The potential impact on the SHORT cohort of taking the anatomy lecture and lab concurrently is another important difference between the curricula experienced by the two cohorts. This may have had a positive effect on their test scores, because of the potential benefits to students who are kinesthetic learners. Although the importance of learning styles has been disputed , some students do identify as kinesthetic learners and express a preference for learning opportunities that combine didactic and kinesthetic approaches .

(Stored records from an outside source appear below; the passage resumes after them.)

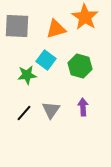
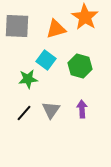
green star: moved 1 px right, 4 px down
purple arrow: moved 1 px left, 2 px down
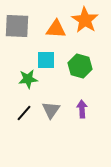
orange star: moved 3 px down
orange triangle: rotated 20 degrees clockwise
cyan square: rotated 36 degrees counterclockwise
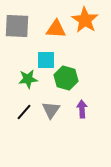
green hexagon: moved 14 px left, 12 px down
black line: moved 1 px up
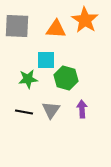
black line: rotated 60 degrees clockwise
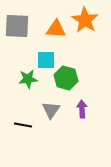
black line: moved 1 px left, 13 px down
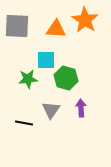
purple arrow: moved 1 px left, 1 px up
black line: moved 1 px right, 2 px up
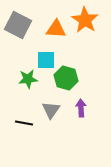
gray square: moved 1 px right, 1 px up; rotated 24 degrees clockwise
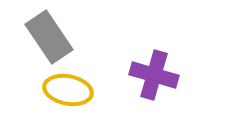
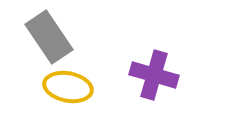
yellow ellipse: moved 3 px up
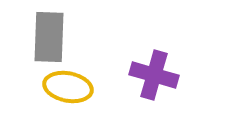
gray rectangle: rotated 36 degrees clockwise
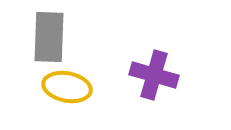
yellow ellipse: moved 1 px left
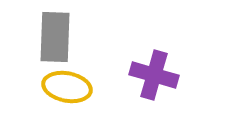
gray rectangle: moved 6 px right
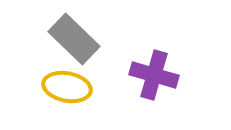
gray rectangle: moved 19 px right, 2 px down; rotated 48 degrees counterclockwise
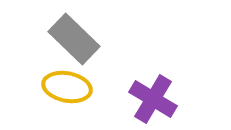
purple cross: moved 1 px left, 24 px down; rotated 15 degrees clockwise
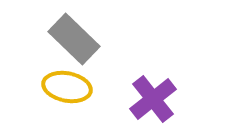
purple cross: rotated 21 degrees clockwise
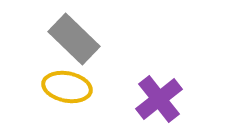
purple cross: moved 6 px right
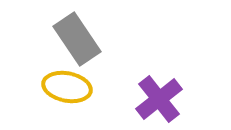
gray rectangle: moved 3 px right; rotated 12 degrees clockwise
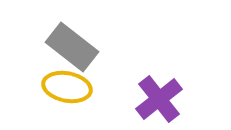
gray rectangle: moved 5 px left, 8 px down; rotated 18 degrees counterclockwise
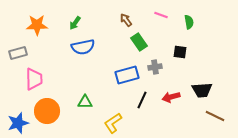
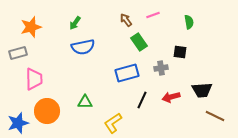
pink line: moved 8 px left; rotated 40 degrees counterclockwise
orange star: moved 6 px left, 2 px down; rotated 15 degrees counterclockwise
gray cross: moved 6 px right, 1 px down
blue rectangle: moved 2 px up
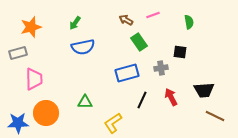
brown arrow: rotated 24 degrees counterclockwise
black trapezoid: moved 2 px right
red arrow: rotated 78 degrees clockwise
orange circle: moved 1 px left, 2 px down
blue star: rotated 15 degrees clockwise
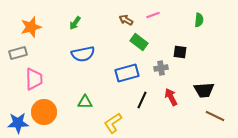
green semicircle: moved 10 px right, 2 px up; rotated 16 degrees clockwise
green rectangle: rotated 18 degrees counterclockwise
blue semicircle: moved 7 px down
orange circle: moved 2 px left, 1 px up
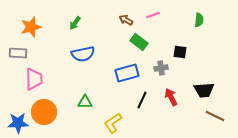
gray rectangle: rotated 18 degrees clockwise
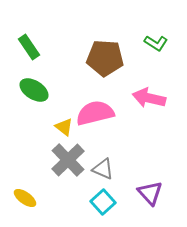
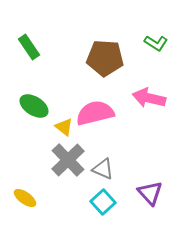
green ellipse: moved 16 px down
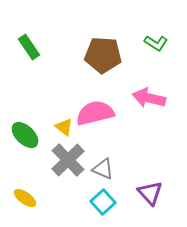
brown pentagon: moved 2 px left, 3 px up
green ellipse: moved 9 px left, 29 px down; rotated 12 degrees clockwise
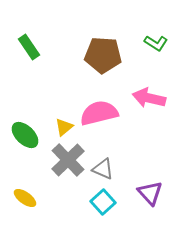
pink semicircle: moved 4 px right
yellow triangle: rotated 42 degrees clockwise
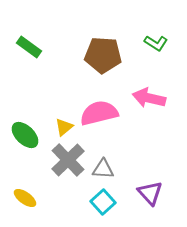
green rectangle: rotated 20 degrees counterclockwise
gray triangle: rotated 20 degrees counterclockwise
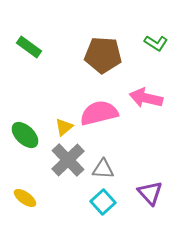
pink arrow: moved 3 px left
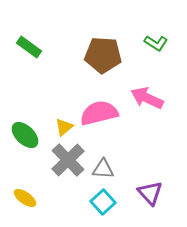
pink arrow: moved 1 px right; rotated 12 degrees clockwise
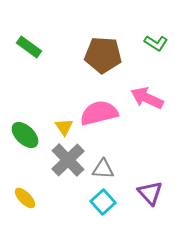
yellow triangle: rotated 24 degrees counterclockwise
yellow ellipse: rotated 10 degrees clockwise
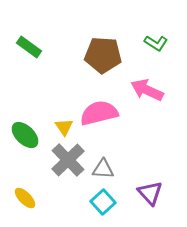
pink arrow: moved 8 px up
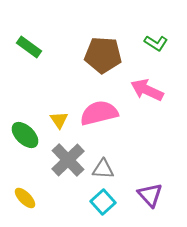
yellow triangle: moved 5 px left, 7 px up
purple triangle: moved 2 px down
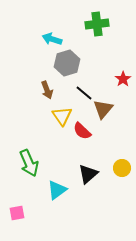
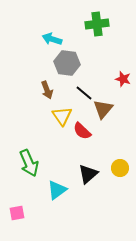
gray hexagon: rotated 25 degrees clockwise
red star: rotated 21 degrees counterclockwise
yellow circle: moved 2 px left
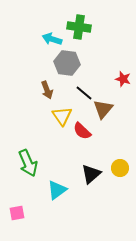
green cross: moved 18 px left, 3 px down; rotated 15 degrees clockwise
green arrow: moved 1 px left
black triangle: moved 3 px right
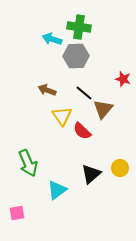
gray hexagon: moved 9 px right, 7 px up; rotated 10 degrees counterclockwise
brown arrow: rotated 132 degrees clockwise
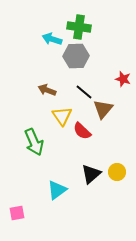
black line: moved 1 px up
green arrow: moved 6 px right, 21 px up
yellow circle: moved 3 px left, 4 px down
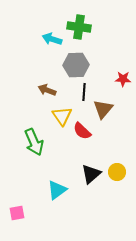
gray hexagon: moved 9 px down
red star: rotated 14 degrees counterclockwise
black line: rotated 54 degrees clockwise
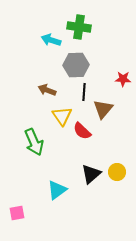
cyan arrow: moved 1 px left, 1 px down
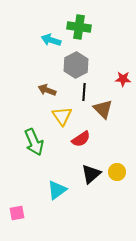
gray hexagon: rotated 25 degrees counterclockwise
brown triangle: rotated 25 degrees counterclockwise
red semicircle: moved 1 px left, 8 px down; rotated 78 degrees counterclockwise
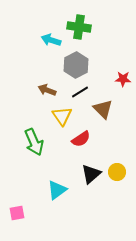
black line: moved 4 px left; rotated 54 degrees clockwise
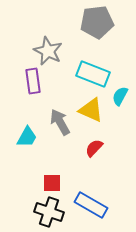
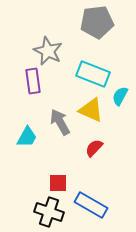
red square: moved 6 px right
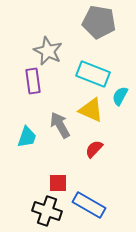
gray pentagon: moved 2 px right; rotated 16 degrees clockwise
gray arrow: moved 3 px down
cyan trapezoid: rotated 10 degrees counterclockwise
red semicircle: moved 1 px down
blue rectangle: moved 2 px left
black cross: moved 2 px left, 1 px up
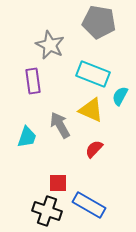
gray star: moved 2 px right, 6 px up
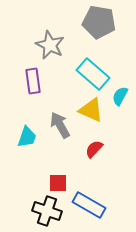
cyan rectangle: rotated 20 degrees clockwise
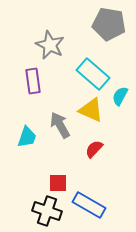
gray pentagon: moved 10 px right, 2 px down
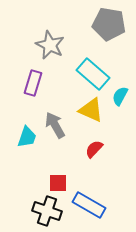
purple rectangle: moved 2 px down; rotated 25 degrees clockwise
gray arrow: moved 5 px left
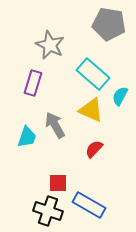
black cross: moved 1 px right
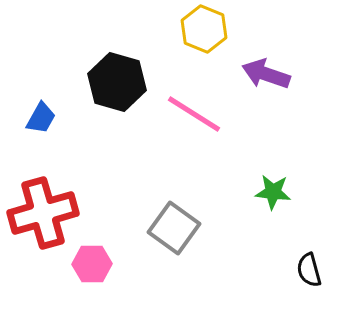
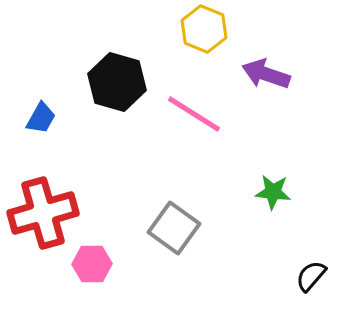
black semicircle: moved 2 px right, 6 px down; rotated 56 degrees clockwise
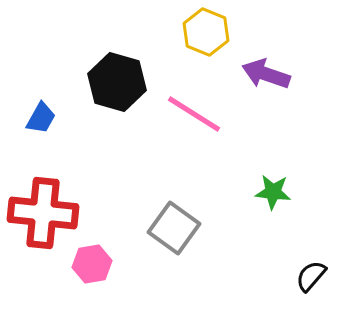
yellow hexagon: moved 2 px right, 3 px down
red cross: rotated 22 degrees clockwise
pink hexagon: rotated 9 degrees counterclockwise
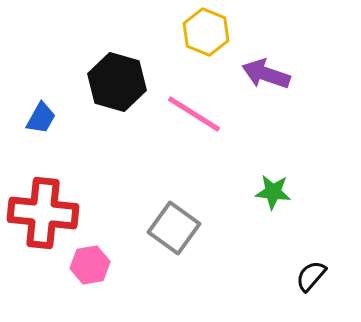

Sample size limitations related to our use of a convenience sample may have affected the lack of significant differences in anatomy knowledge retention seen among our two cohorts. Our results did trend in favor of the SHORT cohort, but additional participants could have strengthened this into a significant difference, or even potentially have reversed it. Using just these two cohorts, however, allowed for the control of most other differences in instructional delivery that occur inevitably over time and, we felt, increased the overall quality of our sampling.
As discussed above, the change in anatomy timing was just one component of a major curricular change that impacted multiple aspects of the DPT program at our university. Although anatomy content presented was virtually identical for both cohorts, other differences in their educational experiences could not be avoided. Specifically, the concurrent lecture and lab experienced by the SHORT cohort, and the differential timing between the cohorts of participation in clinical affiliations, may have affected post-test performance for both of our cohorts.